Bought this frame/fork from the original owner, complete with original quill seatpost, and Huret Jubilee sidemount front derailleur.  In addition, I got some Mecacycle TT style bars, very rare as well.  This is how she currently sits, I didnt have the funds to go all out on the build, but a great ride nonetheless.  10 speed Veloce and Chorus, with vintage Mavic brake calipers.  Campag Atlanta 1996 wheels laced to Chorus rear hub. I actually have two of these bikes, the other is stripped down to be eventually painted.

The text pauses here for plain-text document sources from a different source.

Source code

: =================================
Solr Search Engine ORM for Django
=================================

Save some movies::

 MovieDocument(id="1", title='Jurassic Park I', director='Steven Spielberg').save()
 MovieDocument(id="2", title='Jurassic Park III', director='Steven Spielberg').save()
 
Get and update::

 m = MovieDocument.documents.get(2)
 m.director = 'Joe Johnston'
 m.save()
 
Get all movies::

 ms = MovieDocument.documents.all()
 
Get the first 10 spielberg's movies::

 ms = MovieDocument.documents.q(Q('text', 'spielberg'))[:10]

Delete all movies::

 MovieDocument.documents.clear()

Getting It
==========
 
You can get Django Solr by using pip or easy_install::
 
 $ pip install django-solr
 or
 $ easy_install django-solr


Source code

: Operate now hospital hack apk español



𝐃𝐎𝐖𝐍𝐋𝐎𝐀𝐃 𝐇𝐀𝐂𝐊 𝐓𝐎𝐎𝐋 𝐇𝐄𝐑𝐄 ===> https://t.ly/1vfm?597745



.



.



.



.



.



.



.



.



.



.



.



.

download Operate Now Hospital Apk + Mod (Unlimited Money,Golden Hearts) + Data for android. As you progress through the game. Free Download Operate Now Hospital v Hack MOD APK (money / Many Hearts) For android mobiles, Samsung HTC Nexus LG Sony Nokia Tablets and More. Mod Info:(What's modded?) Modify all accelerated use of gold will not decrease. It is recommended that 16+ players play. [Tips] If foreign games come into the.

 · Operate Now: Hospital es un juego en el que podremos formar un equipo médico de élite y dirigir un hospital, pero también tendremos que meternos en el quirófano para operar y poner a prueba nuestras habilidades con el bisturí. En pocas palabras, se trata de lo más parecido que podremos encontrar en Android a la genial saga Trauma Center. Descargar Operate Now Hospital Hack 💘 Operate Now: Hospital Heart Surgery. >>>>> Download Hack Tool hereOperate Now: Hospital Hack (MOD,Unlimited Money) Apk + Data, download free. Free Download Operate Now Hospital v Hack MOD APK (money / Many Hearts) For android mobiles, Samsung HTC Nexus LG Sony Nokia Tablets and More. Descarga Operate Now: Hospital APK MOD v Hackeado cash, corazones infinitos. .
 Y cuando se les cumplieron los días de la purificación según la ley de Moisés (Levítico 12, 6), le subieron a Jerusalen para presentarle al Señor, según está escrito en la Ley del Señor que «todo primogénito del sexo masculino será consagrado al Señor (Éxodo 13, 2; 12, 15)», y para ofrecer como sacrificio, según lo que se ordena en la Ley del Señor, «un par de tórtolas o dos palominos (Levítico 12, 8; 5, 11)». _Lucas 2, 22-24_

  Really short wheelbase, with the split seattube frame. Quick steering frame and a blast to ride.  I would really like to add a Pista version of this bike, but having three of these Mecacycles may be a little difficult to come by! Thought you might enjoy!

Chad


----------



## Jimmy2socks (Dec 5, 2012)

*Track stand session in Hawaii on Mecacycle on you tube!*

Salute Chad nice mecacycle! I appreciate the french color scheme. You could view my Guy Rouchouze mecacycle turbo which has the curved top tube. see it on you tube. ciao


----------



## fat tire trader (Dec 24, 2012)

I remember seeing these bikes at the bike shows in Cologne and Milan. I really wanted one, thought about importing them, but didn't. I might still have a catalog somewhere.
Chris


----------



## Gary Mc (Dec 24, 2012)

Congrats on a beautiful road bike and love the color scheme & split down tube.  I was at the Atlanta Olympic games in 1996 so neat to see those rims too.


----------



## chetou (Feb 24, 2013)

*Mecacycle turbo*

I'd love to see one of those catalogues if you ever come across one.  Were/are you a bicycle dealer?  I know of one man who imported them to the U.S., and he has a shop in Dallas, or Austin, cant remember which.  I believe he said he only imported around one hundred or so into the states, including the french flag model in my possession.  

Chad








fat tire trader said:


> I remember seeing these bikes at the bike shows in Cologne and Milan. I really wanted one, thought about importing them, but didn't. I might still have a catalog somewhere.
> Chris


----------